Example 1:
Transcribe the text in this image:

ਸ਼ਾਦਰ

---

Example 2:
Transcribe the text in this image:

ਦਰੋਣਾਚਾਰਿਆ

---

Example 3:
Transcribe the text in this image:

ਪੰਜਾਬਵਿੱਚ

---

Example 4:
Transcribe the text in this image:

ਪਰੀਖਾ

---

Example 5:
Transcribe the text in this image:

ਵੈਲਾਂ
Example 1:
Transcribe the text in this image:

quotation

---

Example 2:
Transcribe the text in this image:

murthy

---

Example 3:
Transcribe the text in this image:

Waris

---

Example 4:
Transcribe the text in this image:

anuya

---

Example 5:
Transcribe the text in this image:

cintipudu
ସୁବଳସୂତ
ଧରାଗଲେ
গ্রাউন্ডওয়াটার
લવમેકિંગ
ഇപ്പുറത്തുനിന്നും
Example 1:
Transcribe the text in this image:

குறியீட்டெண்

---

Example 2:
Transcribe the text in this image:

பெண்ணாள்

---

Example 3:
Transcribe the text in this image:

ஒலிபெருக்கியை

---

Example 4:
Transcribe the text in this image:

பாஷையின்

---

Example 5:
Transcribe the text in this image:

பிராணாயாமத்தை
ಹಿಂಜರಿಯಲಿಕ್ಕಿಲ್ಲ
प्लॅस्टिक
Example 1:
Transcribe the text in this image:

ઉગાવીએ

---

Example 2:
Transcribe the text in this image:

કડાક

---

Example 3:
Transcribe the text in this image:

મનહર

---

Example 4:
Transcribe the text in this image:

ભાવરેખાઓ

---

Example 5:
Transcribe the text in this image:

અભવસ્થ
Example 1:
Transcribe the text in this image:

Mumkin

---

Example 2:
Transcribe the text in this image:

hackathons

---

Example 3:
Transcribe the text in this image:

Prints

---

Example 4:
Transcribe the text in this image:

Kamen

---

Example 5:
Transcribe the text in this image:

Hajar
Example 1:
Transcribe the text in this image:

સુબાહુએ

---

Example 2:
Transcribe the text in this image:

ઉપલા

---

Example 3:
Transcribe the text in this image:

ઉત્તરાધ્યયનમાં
++++++++++++++++++++
What the exercise asks:
Nothing is to be left out. Repeat the whole listing exactly.

Solution to this task:
Example 1:
Transcribe the text in this image:

ਸ਼ਾਦਰ

---

Example 2:
Transcribe the text in this image:

ਦਰੋਣਾਚਾਰਿਆ

---

Example 3:
Transcribe the text in this image:

ਪੰਜਾਬਵਿੱਚ

---

Example 4:
Transcribe the text in this image:

ਪਰੀਖਾ

---

Example 5:
Transcribe the text in this image:

ਵੈਲਾਂ
Example 1:
Transcribe the text in this image:

quotation

---

Example 2:
Transcribe the text in this image:

murthy

---

Example 3:
Transcribe the text in this image:

Waris

---

Example 4:
Transcribe the text in this image:

anuya

---

Example 5:
Transcribe the text in this image:

cintipudu
ସୁବଳସୂତ
ଧରାଗଲେ
গ্রাউন্ডওয়াটার
લવમેકિંગ
ഇപ്പുറത്തുനിന്നും
Example 1:
Transcribe the text in this image:

குறியீட்டெண்

---

Example 2:
Transcribe the text in this image:

பெண்ணாள்

---

Example 3:
Transcribe the text in this image:

ஒலிபெருக்கியை

---

Example 4:
Transcribe the text in this image:

பாஷையின்

---

Example 5:
Transcribe the text in this image:

பிராணாயாமத்தை
ಹಿಂಜರಿಯಲಿಕ್ಕಿಲ್ಲ
प्लॅस्टिक
Example 1:
Transcribe the text in this image:

ઉગાવીએ

---

Example 2:
Transcribe the text in this image:

કડાક

---

Example 3:
Transcribe the text in this image:

મનહર

---

Example 4:
Transcribe the text in this image:

ભાવરેખાઓ

---

Example 5:
Transcribe the text in this image:

અભવસ્થ
Example 1:
Transcribe the text in this image:

Mumkin

---

Example 2:
Transcribe the text in this image:

hackathons

---

Example 3:
Transcribe the text in this image:

Prints

---

Example 4:
Transcribe the text in this image:

Kamen

---

Example 5:
Transcribe the text in this image:

Hajar
Example 1:
Transcribe the text in this image:

સુબાહુએ

---

Example 2:
Transcribe the text in this image:

ઉપલા

---

Example 3:
Transcribe the text in this image:

ઉત્તરાધ્યયનમાં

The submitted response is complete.